La escena es estremecedora, de horror. Si no se tiene
abotagada o extraviada la sensibilidad, es imposible observarla sin sentir una
piedra en la garganta, una tormenta de indignación en el estómago.
Los justicieros tienen en sus garras a varios profesores, entre los cuales hay dos mujeres de edad relativamente avanzada, en
cuyas manos han colocado carteles denigrantes y a los cuales están rapando como
castigo por no sumarse al movimiento de oposición a la Reforma Educativa.
Los maestros vejados asumen aparentemente una actitud
de resignación, la del que se sabe indefenso. No osan incomodar con alguna
resistencia, ni siquiera con alguna protesta, a quienes los están afrentando.
No vaya a ser que la sanción sea aún peor.
La ofensa ocurre en la vía pública, ante varios
espectadores, entre los cuales, ¡ay!, nadie se atreve tampoco a alzar la voz
para defender a los cautivos. Los reporteros toman notas, fotografías y videos.

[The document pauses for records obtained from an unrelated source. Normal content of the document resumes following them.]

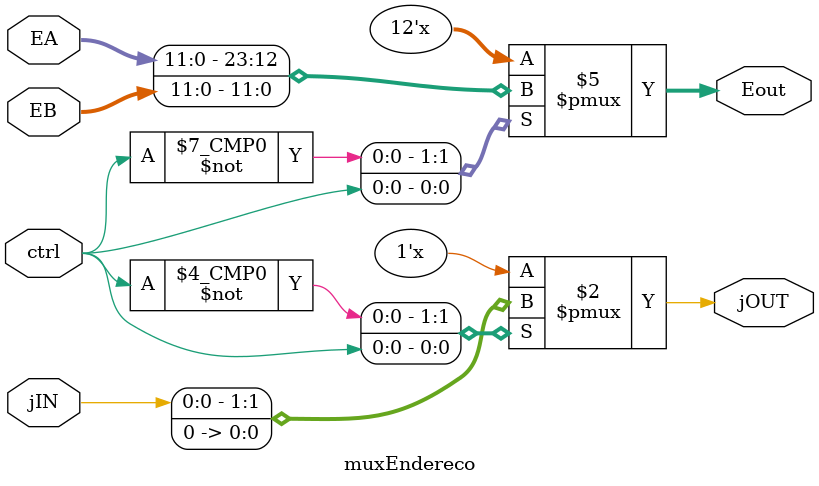
<source format=v>
module muxEndereco (ctrl, jIN, EA,EB, jOUT, Eout);
	input ctrl, jIN;
	input [11:0] EA, EB;
	output reg jOUT;
	output reg [11:0] Eout;
	
	always @(*) begin
		case (ctrl)
			1'b0: begin Eout = EA;	
							jOUT = jIN;
					end
			1'b1: begin Eout = EB;
							jOUT = 0;
					end
		endcase
	end
endmodule
</source>
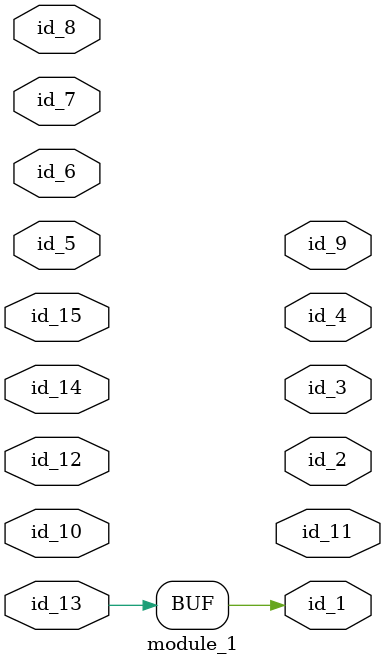
<source format=v>
module module_0;
  wire id_1, id_2;
  wire id_3;
  wire id_4;
endmodule
module module_1 (
    id_1,
    id_2,
    id_3,
    id_4,
    id_5,
    id_6,
    id_7,
    id_8,
    id_9,
    id_10,
    id_11,
    id_12,
    id_13,
    id_14,
    id_15
);
  inout wire id_15;
  module_0 modCall_1 ();
  input wire id_14;
  input wire id_13;
  inout wire id_12;
  output wire id_11;
  inout wire id_10;
  output wire id_9;
  input wire id_8;
  inout wire id_7;
  inout wire id_6;
  inout wire id_5;
  output wire id_4;
  output wire id_3;
  output wire id_2;
  output reg id_1;
  initial begin : LABEL_0
    id_1 <= id_13;
  end
endmodule

</source>
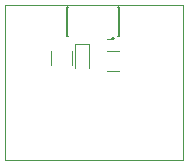
<source format=gto>
G04 #@! TF.FileFunction,Legend,Top*
%FSLAX46Y46*%
G04 Gerber Fmt 4.6, Leading zero omitted, Abs format (unit mm)*
G04 Created by KiCad (PCBNEW 4.0.7) date 01/17/18 14:55:35*
%MOMM*%
%LPD*%
G01*
G04 APERTURE LIST*
%ADD10C,0.152400*%
%ADD11C,0.100000*%
%ADD12C,0.120000*%
%ADD13C,0.127000*%
G04 APERTURE END LIST*
D10*
D11*
X29400000Y-27500000D02*
X14300000Y-27500000D01*
X29400000Y-14300000D02*
X29400000Y-27500000D01*
X28900000Y-14300000D02*
X29400000Y-14300000D01*
X14300000Y-14300000D02*
X28900000Y-14300000D01*
X14300000Y-27500000D02*
X14300000Y-14300000D01*
D12*
X22925000Y-19900000D02*
X23925000Y-19900000D01*
X23925000Y-18200000D02*
X22925000Y-18200000D01*
X22900000Y-18195000D02*
X23400000Y-18195000D01*
X23400000Y-17255000D02*
X22900000Y-17255000D01*
X21370000Y-17600000D02*
X20230000Y-17600000D01*
X20230000Y-17600000D02*
X20230000Y-19700000D01*
X21370000Y-17600000D02*
X21370000Y-19700000D01*
D13*
X23925000Y-14525000D02*
X23925000Y-16925000D01*
X19525000Y-16925000D02*
X19525000Y-14525000D01*
D10*
X23514000Y-17169000D02*
G75*
G03X23514000Y-17169000I-100000J0D01*
G01*
D13*
X23925000Y-14525000D02*
X23825000Y-14525000D01*
X23925000Y-16925000D02*
X23825000Y-16925000D01*
X19525000Y-14525000D02*
X19625000Y-14525000D01*
X19525000Y-16925000D02*
X19625000Y-16925000D01*
D12*
X19980000Y-18200000D02*
X19980000Y-19400000D01*
X18220000Y-19400000D02*
X18220000Y-18200000D01*
M02*

</source>
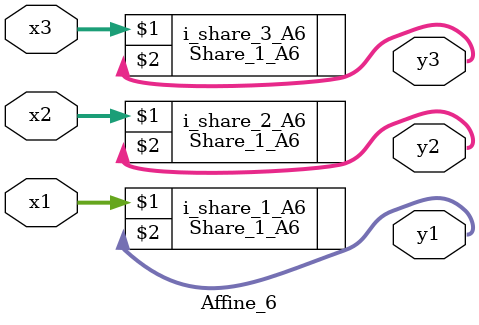
<source format=v>



module Affine_6(
	input wire [3:0] x1,	// one 4-bit input share per A-box
	input wire [3:0] x2,
	input wire [3:0] x3,
	output wire [3:0] y1,	// one 4-bit output share per A-box
	output wire [3:0] y2,
	output wire [3:0] y3
);

Share_1_A6 i_share_1_A6 (x1, y1);
Share_1_A6 i_share_2_A6 (x2, y2);
Share_1_A6 i_share_3_A6 (x3, y3);

endmodule 
</source>
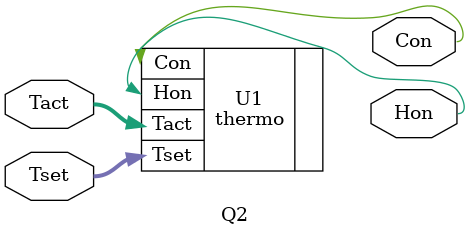
<source format=v>
`timescale 1ns / 1ps


module Q2 #(parameter SIZE=8)(
    // Part a
    input [SIZE-1:0] Tset, Tact,
    output Hon, Con);
    
    //Part b
    thermo U1(.Tset(Tset), .Tact(Tact), .Hon(Hon), .Con(Con));
    
endmodule

</source>
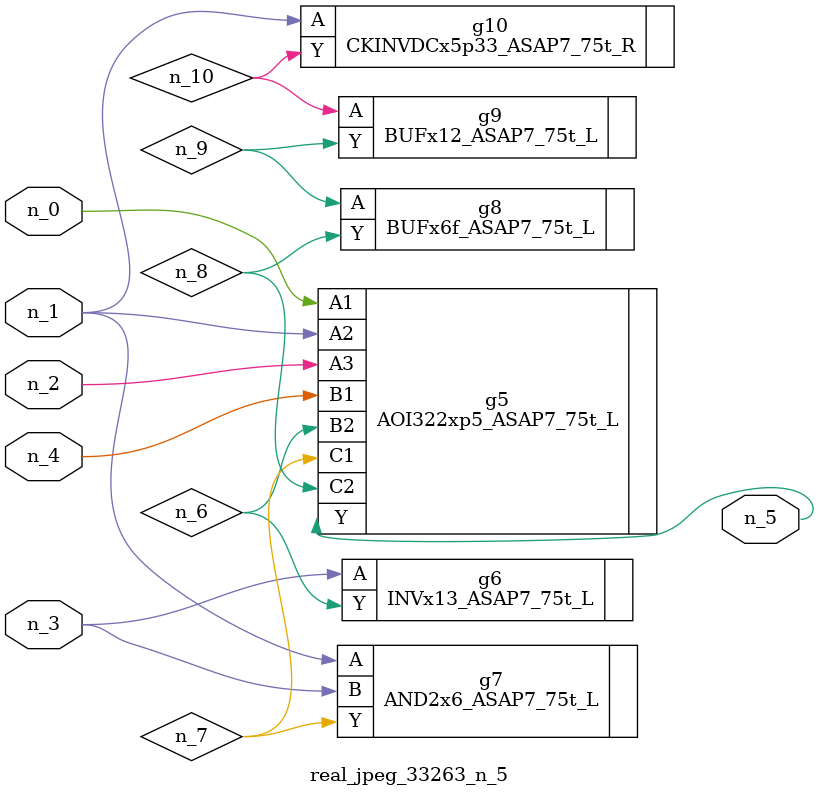
<source format=v>
module real_jpeg_33263_n_5 (n_4, n_0, n_1, n_2, n_3, n_5);

input n_4;
input n_0;
input n_1;
input n_2;
input n_3;

output n_5;

wire n_8;
wire n_6;
wire n_7;
wire n_10;
wire n_9;

AOI322xp5_ASAP7_75t_L g5 ( 
.A1(n_0),
.A2(n_1),
.A3(n_2),
.B1(n_4),
.B2(n_6),
.C1(n_7),
.C2(n_8),
.Y(n_5)
);

AND2x6_ASAP7_75t_L g7 ( 
.A(n_1),
.B(n_3),
.Y(n_7)
);

CKINVDCx5p33_ASAP7_75t_R g10 ( 
.A(n_1),
.Y(n_10)
);

INVx13_ASAP7_75t_L g6 ( 
.A(n_3),
.Y(n_6)
);

BUFx6f_ASAP7_75t_L g8 ( 
.A(n_9),
.Y(n_8)
);

BUFx12_ASAP7_75t_L g9 ( 
.A(n_10),
.Y(n_9)
);


endmodule
</source>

La policía está ausente. Los castigadores pueden cumplir su tarea sin que nadie
los perturbe.
Humillaciones similares se inferían a los disidentes o
a los indeseables en la Italia fascista de Mussolini y en la China comunista de
Mao, y a los judíos en la Alemania nazi y los países invadidos por Hitler.
Eran regímenes dictatoriales los que así procedían.
Aquí, en cambio, la vejación no proviene del régimen sino de vengadores que no
se tientan el corazón para escarnecer a quienes llaman traidores al pueblo
simple y sencillamente porque difieren de sus puntos de vista o no respaldan
sus acciones.
Por lo menos en mi caso la intensidad de la indignación
es mayor porque entre las víctimas hay dos mujeres. No hay machismo alguno en
mi sentimiento. El machismo se manifiesta en considerar a las mujeres menos
valiosas que a los hombres, en ignorarlas, en sobajarlas, en celarlas, en
vigilarlas, en coaccionarlas, en restringirles libertades, en darles un
desfavorable trato discriminatorio.
Mi sentimiento, en cambio, se sustenta en valores
aprendidos desde la niñez, en virtud de los cuales, las mujeres, dado que históricamente
han sido maltratadas y físicamente son más vulnerables que los hombres,
ameritan mayores consideraciones y miramientos.
De acuerdo con esos valores, el maltrato de un varón a
una mujer es mayúsculamente canallesco. Y no olvidemos que, como enseñó Von
Schiller, “en las viejas costumbres se oculta, a menudo, un profundo
significado”.
Cierro el paréntesis. Es inadmisible —como ha
manifestado la Comisión Nacional de los Derechos Humanos— cualquier acto
vejatorio contra la dignidad de las personas.
Es ignominioso que los organismos no gubernamentales
—nacionales e internacionales— que en sus declaraciones de principios y en sus
estatutos defienden esos mismos derechos, candidatos a puestos de elección
popular y líderes de partidos políticos guarden silencio cómplice ante esa
barbarie por no aparecer como críticos de la protesta social. Los abusos
cometidos por la policía y el Ejército son intolerables; los cometidos por
militantes de alguna causa social —por indefendible que sea— son incuestionables.
Una cosa es la protesta social utilizando los medios e
instrumentos que permite la legalidad democrática y otra muy distinta el
atropello contra quienes se tilda de enemigos porque disienten de la postura de
los abusivos. La protesta social tiene como límite infranqueable los derechos
de los demás.
Lo que urge es la aplicación de la ley. Ni más ni
menos. La gran mayoría de los mexicanos aspiramos a la vigencia efectiva de un
Estado de derecho, por cuya consecución muchos hemos luchado.
Aplicar las leyes, hacerlas cumplir, no es en modo
alguno incurrir en una represión reprobable o en una tiranía antidemocrática;
por el contrario, la represión reprobable y la postura tiránica son
precisamente las de quienes transgreden las leyes, atacan las instituciones y ultrajan
a las personas amparados en la impunidad escandalosa que prevalece en el país.
No aplicar la ley contra sus transgresores, así
utilicen éstos la coartada o la máscara de la protesta social, equivale a la
rendición deshonrosa de la autoridades, con la consecuencia de dejar a todos a
merced de la brutalidad de los violentos.